The minimum 12 ACH shall be delivered either by the Secondary Engineering Control device (usually ceiling mounted laminar airflow units) or a combination of the Primary and Secondary Engineering Controls to achieve the minimum 12 ACH.  The air being provided and exchanged via the Primary and Secondary Engineering Controls shall be through a HEPA (High Efficiency Particulate Air) filter with a minimum starting efficiency of 99.97% at 0.3 microns whose efficiency shall be confirmed on a yearly basis.

The exhaust from these rooms is usually provided by the Hood/BSC or CAI/CACI.  100% of the exhaust Hood/BSC or CAI/CACI from the Hood/BSC or CAI/CACI should be vented to the outside via a dedicated duct.

Exceptions:  In facilities that prepare a low volume of hazardous drugs, the use of two tiers of containment (e.g., CSTD within a BSC or CACI that is located in a non-negative pressure room) is acceptable.  (This includes locating the CACI in the positive pressure Buffer Area/Zone)

MAS Comments:  MAS has extensive experience in designing and, via our contractor partners, renovating rooms and areas to achieve both positive and negative pressure, ultra-clean indoor air environments.  We currently design the negative pressure ISO 7 Buffer Area/Zone to provide a target of -0.01” W. C. minimum and 35 ACH in any Buffer Area/Zone (i.e., a “clean room” requires 30 ACH minimum).  We also build in enough excess capacity to achieve 40+ ACH when possible.  The BSC and/or CACI shall have more than sufficient supply of ultra-clean air to pass through the HEPA filters in these units.  It should be noted that the pressure in the Buffer Area/Zone is negative and must always be significantly lower than the positive pressure Anteroom/Area.   There shall always be a hard wall segregating these two areas for High Risk CSP operations.
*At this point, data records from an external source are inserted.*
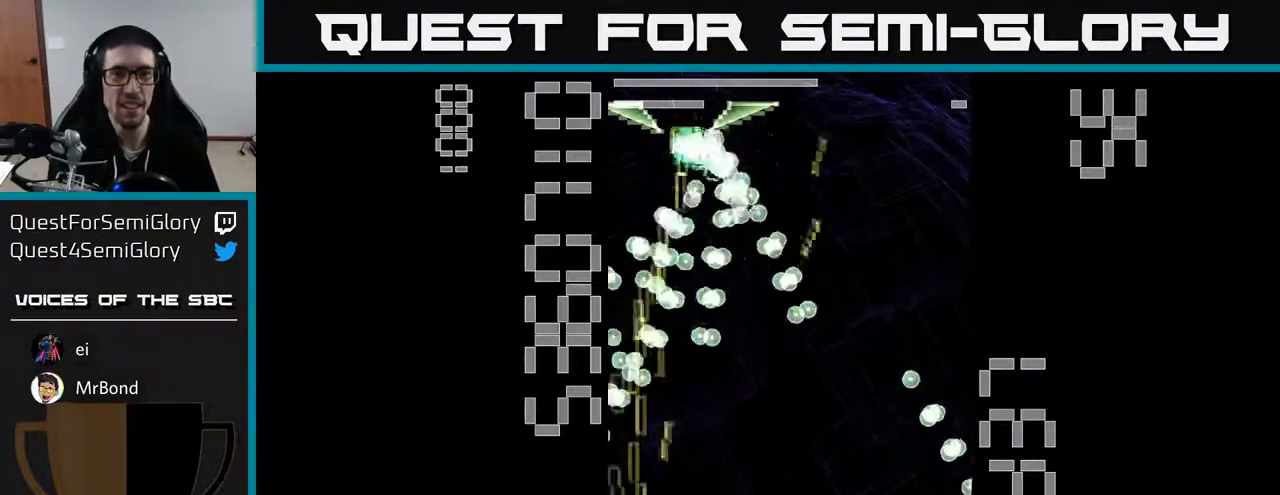
{"buttons": ["A", "X", "DPAD_RIGHT"], "left_stick": "center", "events": [[83, "DPAD_RIGHT", "down"], [133, "DPAD_UP", "up"], [133, "X", "up"], [167, "DPAD_DOWN", "down"], [200, "DPAD_RIGHT", "up"], [200, "X", "down"], [300, "DPAD_RIGHT", "down"], [350, "DPAD_DOWN", "up"]]}
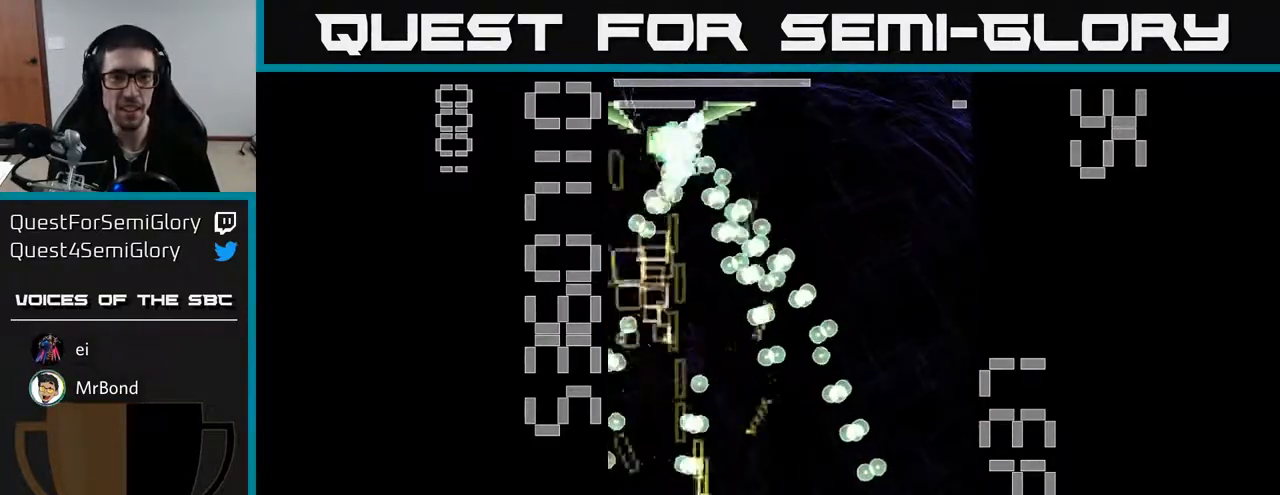
{"buttons": ["A", "X", "DPAD_UP", "DPAD_LEFT"], "left_stick": "center", "events": [[217, "DPAD_RIGHT", "up"], [250, "DPAD_LEFT", "down"], [250, "DPAD_UP", "down"]]}
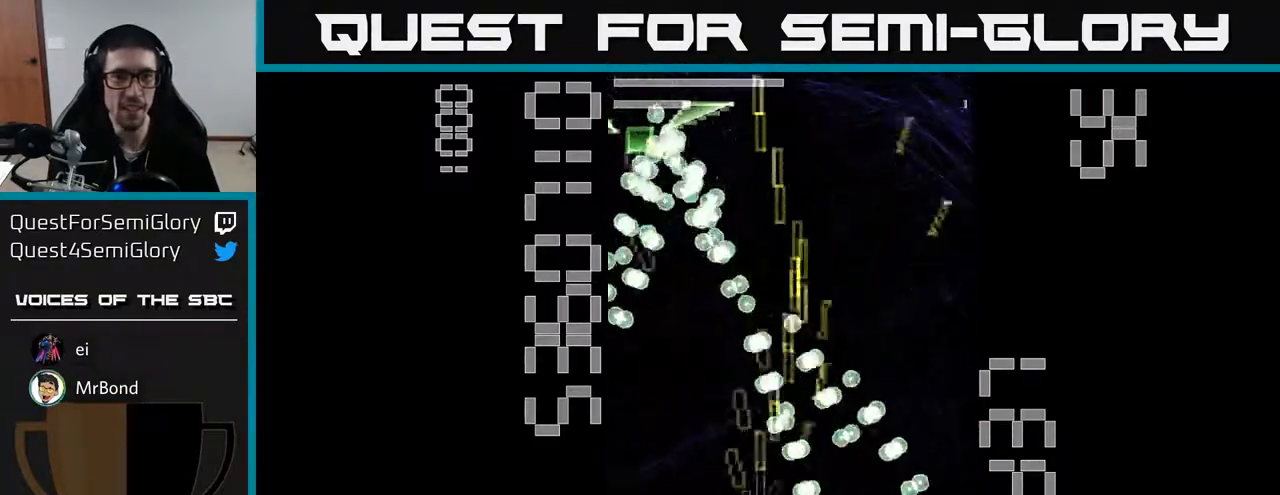
{"buttons": ["A", "X"], "left_stick": "center", "events": [[117, "X", "up"], [150, "A", "up"], [200, "A", "down"], [200, "X", "down"], [233, "DPAD_UP", "up"], [317, "DPAD_DOWN", "down"], [317, "DPAD_LEFT", "up"], [467, "DPAD_DOWN", "up"]]}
In enclosed ISO 7 Buffer Area/Zones the differential pressure (dP) should be continuously monitored via a pressure sensing device.  Keep in mind that the differential pressure in the ISO 7 room should be compared to a non-pressurized adjacent area such as the common pharmacy area or a hallway and not the Anteroom/Area.
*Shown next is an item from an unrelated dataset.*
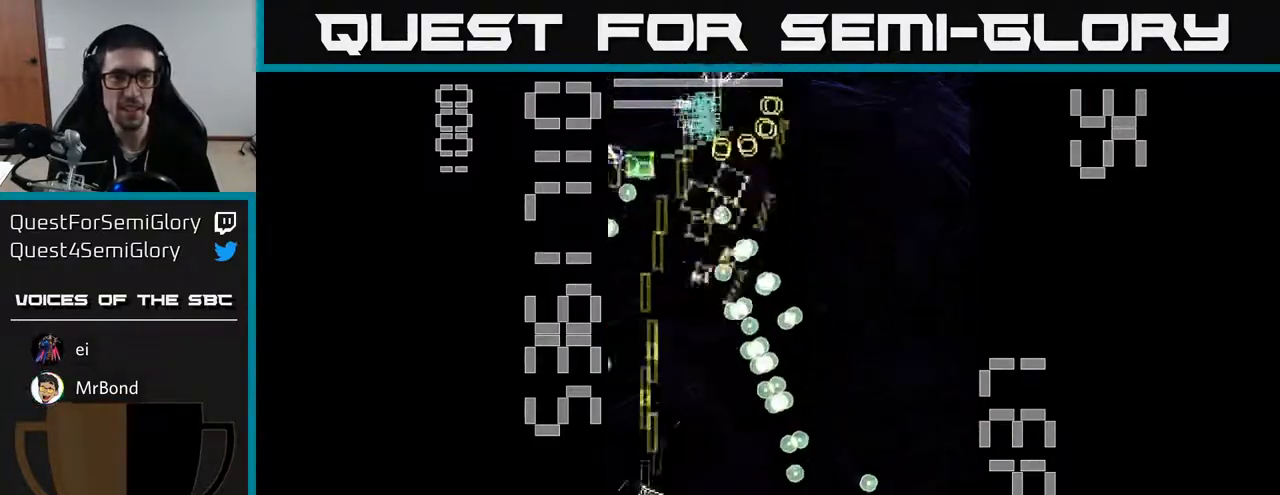
{"buttons": ["A", "X", "DPAD_UP", "DPAD_LEFT"], "left_stick": "center", "events": [[133, "DPAD_UP", "down"], [383, "DPAD_LEFT", "down"]]}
Airflow dynamics (air mixing and air movement) is an integral part of the design of any pressurized room needing an ultra-clean air environment.  We design with considerations of where doors, pass-throughs, other CAIs and any other physical barriers that may be present.  The primary concern is to evaluate what the airflow patterns will be after the installation of the Secondary Engineering Controls and design so that the BSC and/or CACI is protected from any source of contamination.

The exhaust air will usually be exhausted to the outside via the BSC and/or CACI to create a negative pressure environment.  In some instances additional exhaust air via return grilles near the floor may be required.  MAS will usually have the make-up air enter the room under the entrance door to the ISO 7 Buffer Area/Zone from the Anteroom/Area.  Additional supply APS may be required for a larger Buffer Area/Zone.


The Ante-Area or Anteroom

Description: An enclosed Anteroom/Area is defined as a positive pressure area with an ISO Class 8 or better environment maintaining a nominal +0.01” W. C. differential pressure.  All Buffer Area/Zones shall have and Ante-area or Anteroom that is segregated from the areas adjacent.
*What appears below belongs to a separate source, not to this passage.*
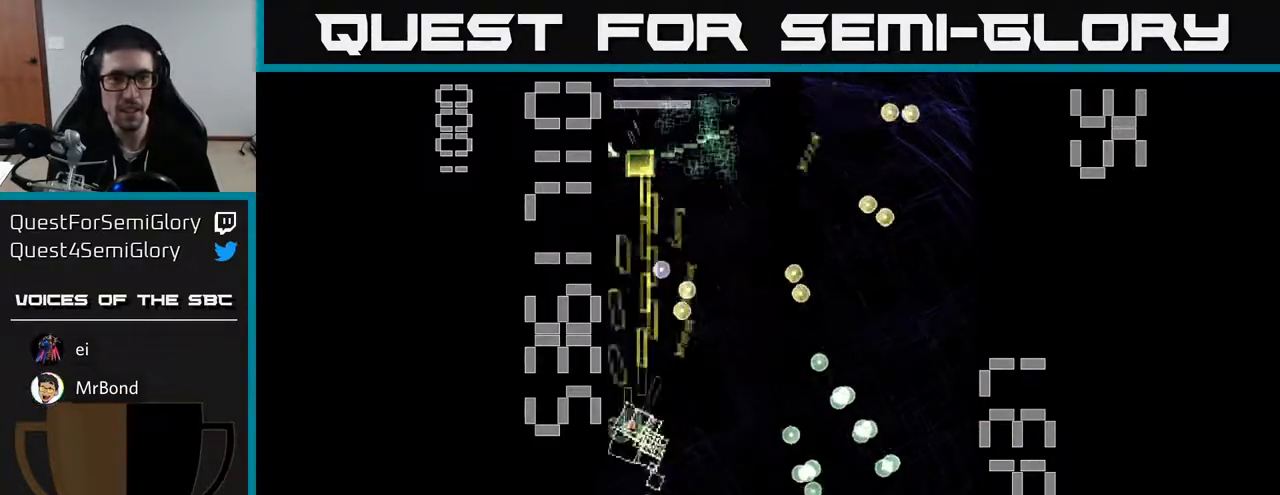
{"buttons": ["A", "X", "DPAD_RIGHT"], "left_stick": "center", "events": [[33, "DPAD_UP", "up"], [100, "DPAD_DOWN", "down"], [100, "DPAD_LEFT", "up"], [133, "DPAD_RIGHT", "down"], [133, "X", "up"], [167, "A", "up"], [183, "A", "down"], [217, "X", "down"], [333, "DPAD_DOWN", "up"]]}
 A negative pressure Buffer Area/Zone for High Risk CSP must have an Anteroom/Area.  If the negative pressure Buffer Area/Zone has a common Anteroom with a positive pressure Buffer Area/Zone, then the minimum ISO requirement for the Anteroom is ISO 7.

The positive pressure in an enclosed Anteroom/Area plus Buffer Area/Zone (with no intervening wall) shall be continuously monitored in relation to the area(s) outside the room. 

An Anteroom/Area that is not enclosed may have a demarcation line between it and the Buffer Area/Zone but the entire area may be segregated from the adjacent areas.  The Anteroom/Area may be physically separated from the adjacent areas around it with only a demarcation line to segregate it from any surrounding areas when only a low volume of low and medium risk CSP are performed.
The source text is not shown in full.